* _EXCERPTED PASSAGE_:
English author and suffragist (1869–1955)

Evelyn Jane Nevinson (4 August 1869 – 17 June 1955), better known as Evelyn Sharp, was a pacifist and writer who was a key figure in two major British women's suffrage societies, the militant Women's Social and Political Union and the United Suffragists. She helped found the latter and became editor of Votes for Women during the First World War. She was twice imprisoned and became a tax resister. An established author who had published in The Yellow Book, she was especially well known for her children's fiction.

==Early life==

Evelyn Sharp, the ninth of eleven children, was born on 4 August 1869. Cecil Sharp the folk-song collector was her elder brother. Sharp's family sent her to a boarding school. She went to a Parisian finishing school while her brothers went to university.

* _RECORDED DATA_:
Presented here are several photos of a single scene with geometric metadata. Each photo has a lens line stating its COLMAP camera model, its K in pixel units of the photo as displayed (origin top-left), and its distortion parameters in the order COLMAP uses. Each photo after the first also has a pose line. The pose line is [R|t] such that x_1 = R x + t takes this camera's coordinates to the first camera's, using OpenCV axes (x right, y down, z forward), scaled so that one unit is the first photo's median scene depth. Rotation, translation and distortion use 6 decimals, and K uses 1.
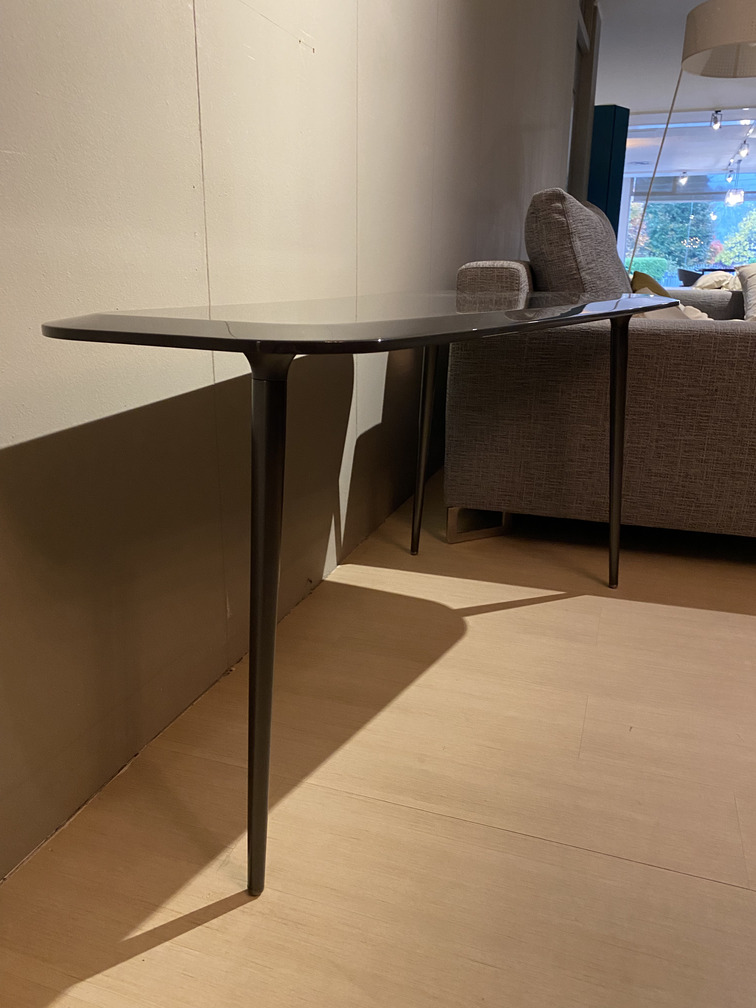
lens RADIAL K [[772.9, 0, 378.0], [0, 772.9, 504.0], [0, 0, 1]] dist [0.060440, -0.107698]
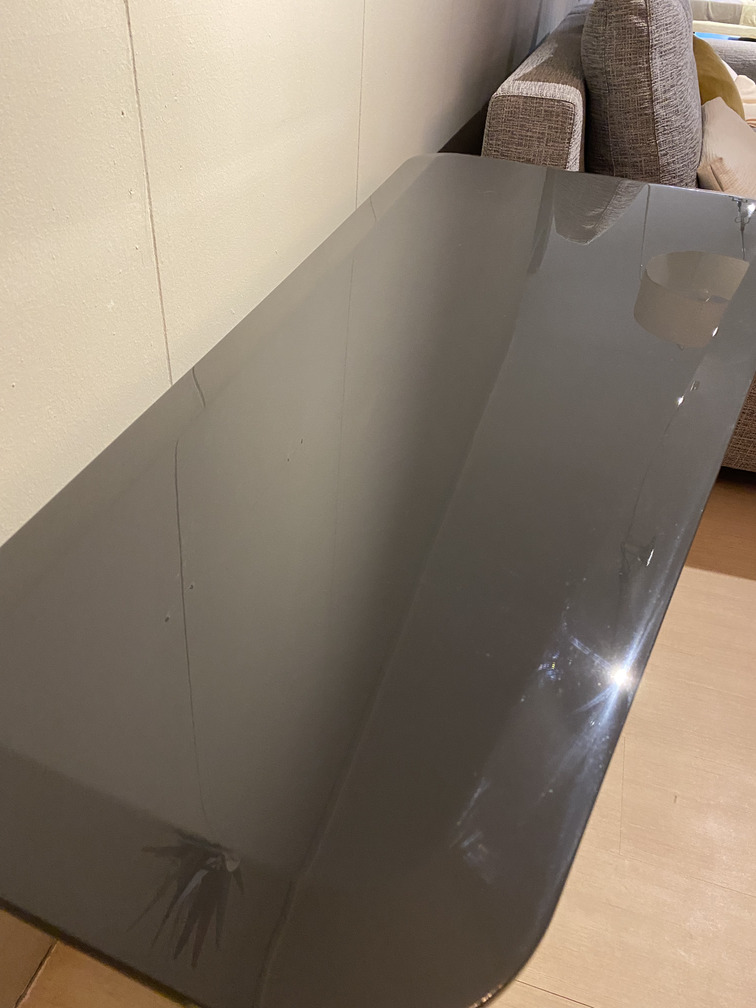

* _QUESTIONS TO ANSWER_:
(1) In the Evelyn Sharp biography, copy out word for word the stretch that begins at the words "Evelyn Jane Nevinson" and stops after the words "went to university.".
(2) Turn the paragraph of the Evelyn Sharp biography that begins "Evelyn Sharp, the ninth of eleven children" into a short bulleted list of its facts.

* _ANSWERS FOR THE EXERCISE_:
(1)
Evelyn Jane Nevinson (4 August 1869 – 17 June 1955), better known as Evelyn Sharp, was a pacifist and writer who was a key figure in two major British women's suffrage societies, the militant Women's Social and Political Union and the United Suffragists. She helped found the latter and became editor of Votes for Women during the First World War. She was twice imprisoned and became a tax resister. An established author who had published in The Yellow Book, she was especially well known for her children's fiction.

==Early life==

Evelyn Sharp, the ninth of eleven children, was born on 4 August 1869. Cecil Sharp the folk-song collector was her elder brother. Sharp's family sent her to a boarding school. She went to a Parisian finishing school while her brothers went to university.

(2)
- Evelyn Sharp was born on 4 August 1869, the ninth of eleven children.
- The folk-song collector Cecil Sharp was her elder brother.
- Her family sent her to a boarding school.
- She attended a finishing school in Paris, while her brothers went to university.